Reflecting a growing interest in period instruments, L'Harmonie Universelle Ancienne, founded in 1987 by Henry Meredith, is a collective of several groups performing older repertoire, often in period costume. Professional chamber ensembles of the late 1980s include the 12-member Brassworks formed by James White in 1988 and Trio London, formed in 1989 by the pianist Jane Hayes, the flutist Fiona Wilkinson, and the bassoonist James McKay.

In the 1950s jazz flourished at such venues as the Brass Rail, the Iroquois Hotel, and Campbells' Tavern. Later locations include the York Hotel, the Victoria Tavern, Wonderland Gardens, the Marienbad, the Forest City Gallery, and the Embassy Cultural House. The single-reed player Eric Stach has been active in London from the early 1970s on with groups such as the London Experimental Jazz Quartet, Big Band, and the Eric Stach Free Music Unit. The Oliver Whitehead Quintet, formed in 1982, has appeared at the FIJM (1983, 1988). The Forest City Jazz Band, active from 1983, plays Dixieland. Major survivors of the city's jazz scene are the Central Library's jazz concert series (beginning in 1972), and the monthy meetings of the London Jazz Society.

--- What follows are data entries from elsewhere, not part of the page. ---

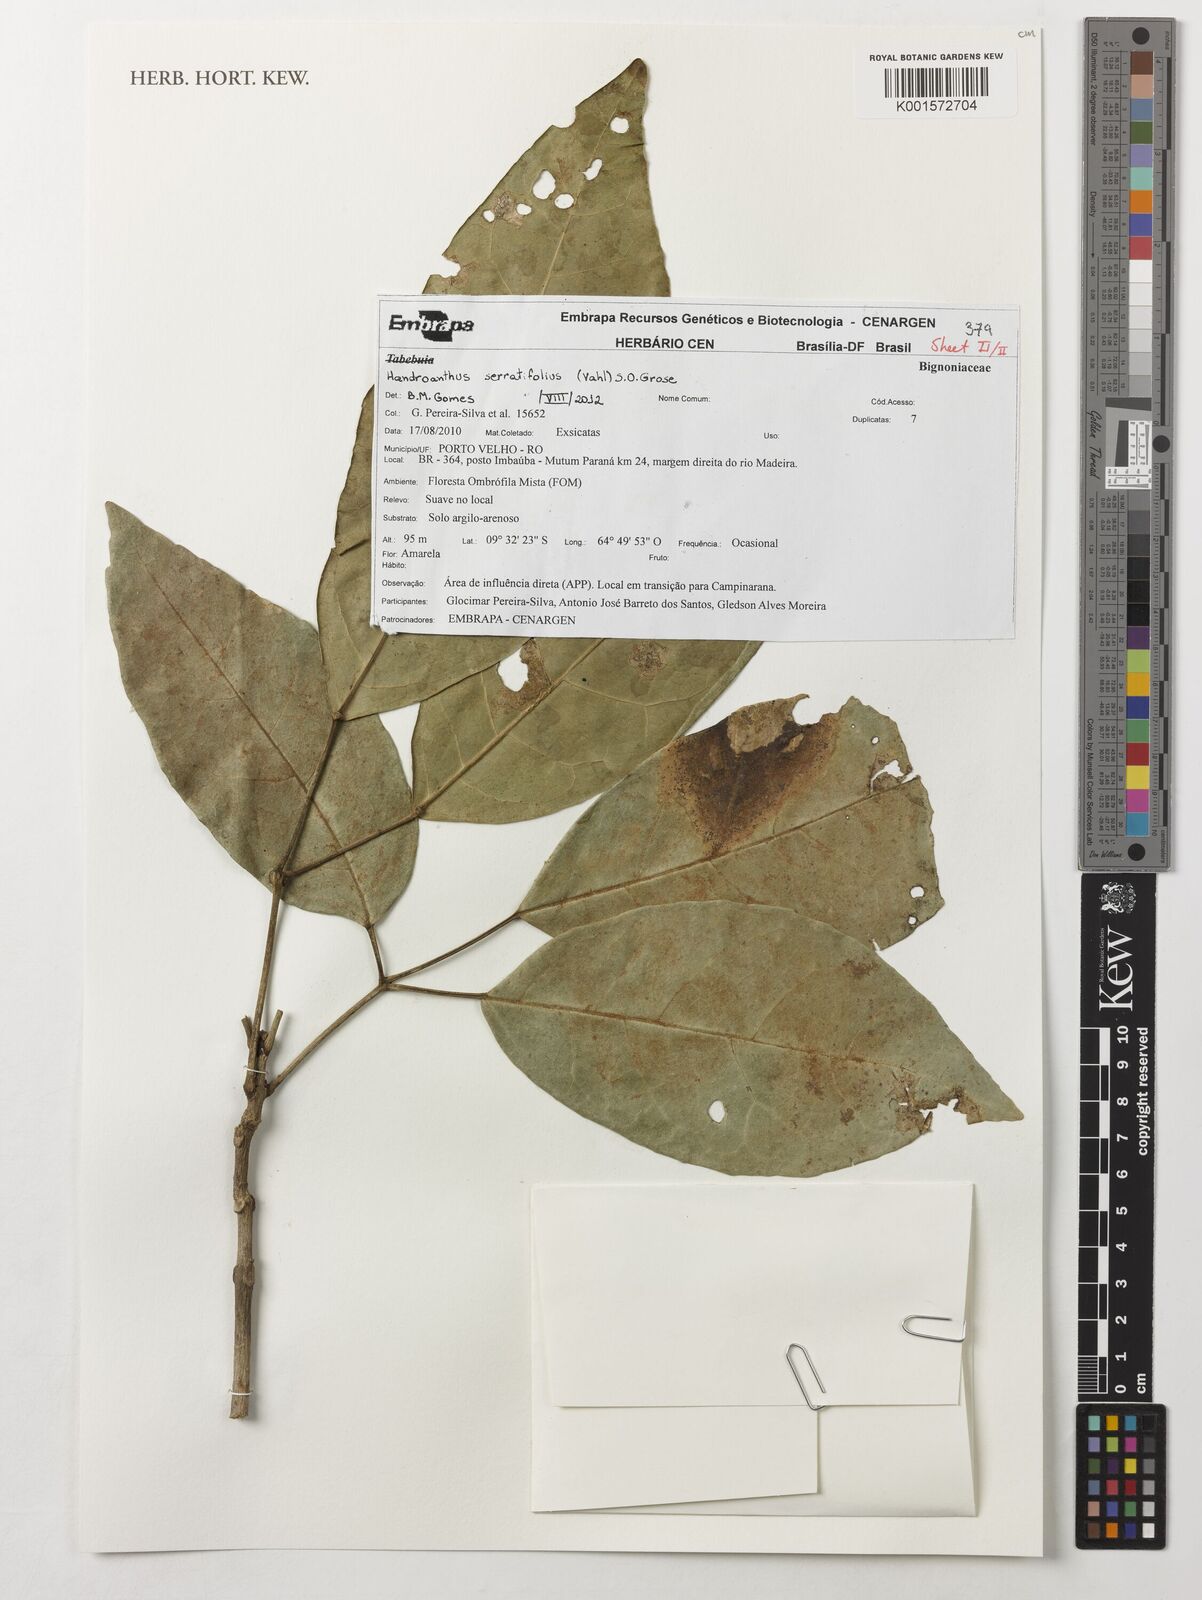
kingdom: Plantae
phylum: Tracheophyta
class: Magnoliopsida
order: Lamiales
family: Bignoniaceae
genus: Handroanthus
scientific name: Handroanthus serratifolius
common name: Yellow ipe
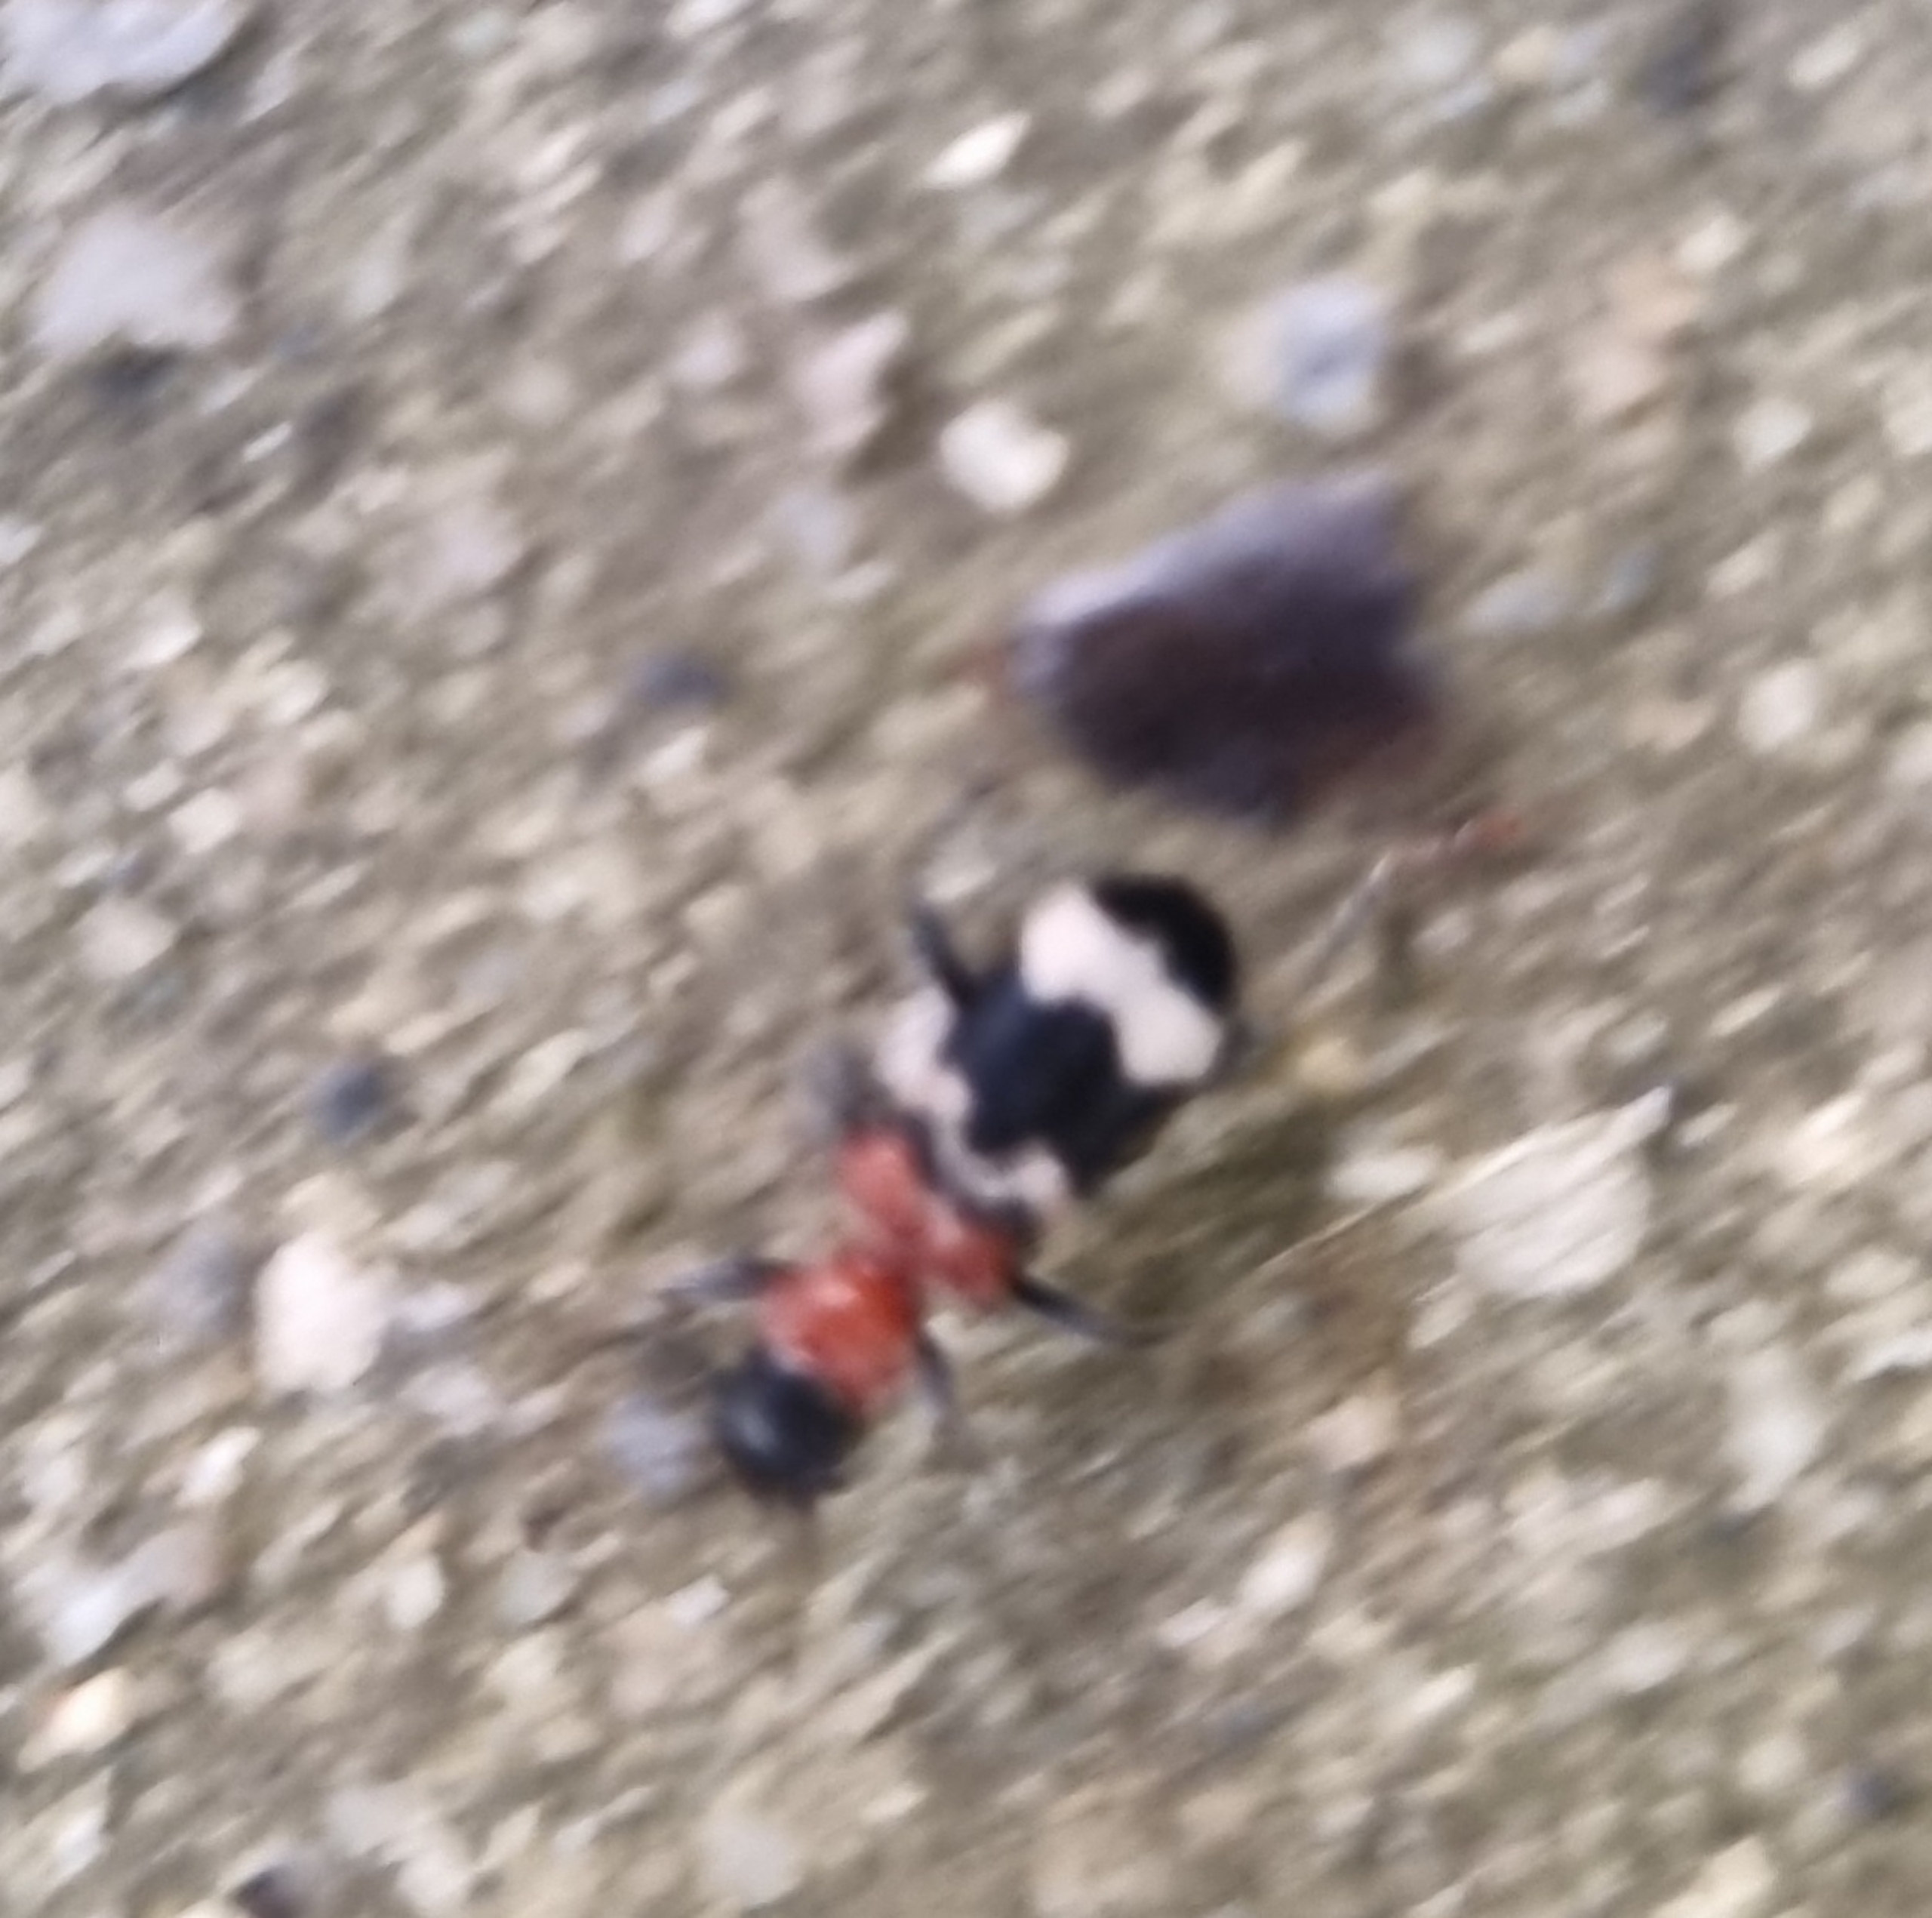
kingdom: Animalia
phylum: Arthropoda
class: Insecta
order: Coleoptera
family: Cleridae
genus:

An important concert and chamber music venue opened 1969 is Aeolian Town Hall (see Gordon Jeffery). It houses a Gabriel Kney organ built for it and dedicated in December 1971. After Jeffery's death in 1986, a New Aeolian Chamber Orchestra, financed by the Gordon Jeffery Trust Fund, was formed in 1988.

The University of Western Ontario's Alumni Hall (1967) has been the locale of entertainments ranging from touring COC operas, ballet, chamber music, and orchestras from around the world (as well as the University of Western Ontario SO) to folk musicians and jazz and rock groups. The J.W. Little Stadium (1929), originally a university sports facility, has also seen outdoor rock concerts. Two more intimate halls operated by the Faculty of Music, Talbot Theatre (1966) and the Clifford von Kuster Recital Hall (1971), present recitals, chamber music, and choral concerts. Centennial Hall (1967) is the home of Orchestra London and other entertainments. The London Regional Art Gallery offers solo and chamber recitals as well as the Trillium Series of new music.

In the late 19th century, London was home to several small piano and organ manufacturers. Andrus Bros. (later Andrews Bros, ca 1859-74) were makers of cabinet organs and melodeons. By 1871 Charles H. and Dempsey Benson were listed as melodeon makers, and by 1872 as piano makers. The piano factory of John Nitschke, 1869-84, advertised a square piano. Evans Bros, manufactured pianos in London from 1871 or 1872, moving to Ingersoll, Ont, in 1887. Piano-making resumed in 1910 when the Sherlock-Manning Organ Co began to make pianos as well as organs; in 1930 this firm relocated in Clinton, Ont. An important 20th-century organ-building firm is Gabriel Kney & Co, opened 1951, builders of the organ in Roy Thomson Hall, Toronto. Other London music businesses in the 20th century have included GRT of Canada, Sparton Records, Starr Records, and the publishers Jaymar Music Ltd.

London and its environs have been the birthplace of Reginald Bedford, Suzanne Bingaman, Victor Braun, George MacKenzie Brewer, Garnet Brooks, Gustav Ciamaga, William Douglas, Garth Hudson of The Band, Tommy Hunter, Joanne Ivey Mazzoleni, Gordon Jeffery, the Lombardo family, Rob McConnell, Kevin McMillan, the Niosi brothers, Rowland Pack, Raymond Pannell, Harry Puddicombe, George Smale, Frank A. Veitch (publisher of the Musical Red Book of Montreal and manager of the Couture and Goulet MSOs), and Ernest White.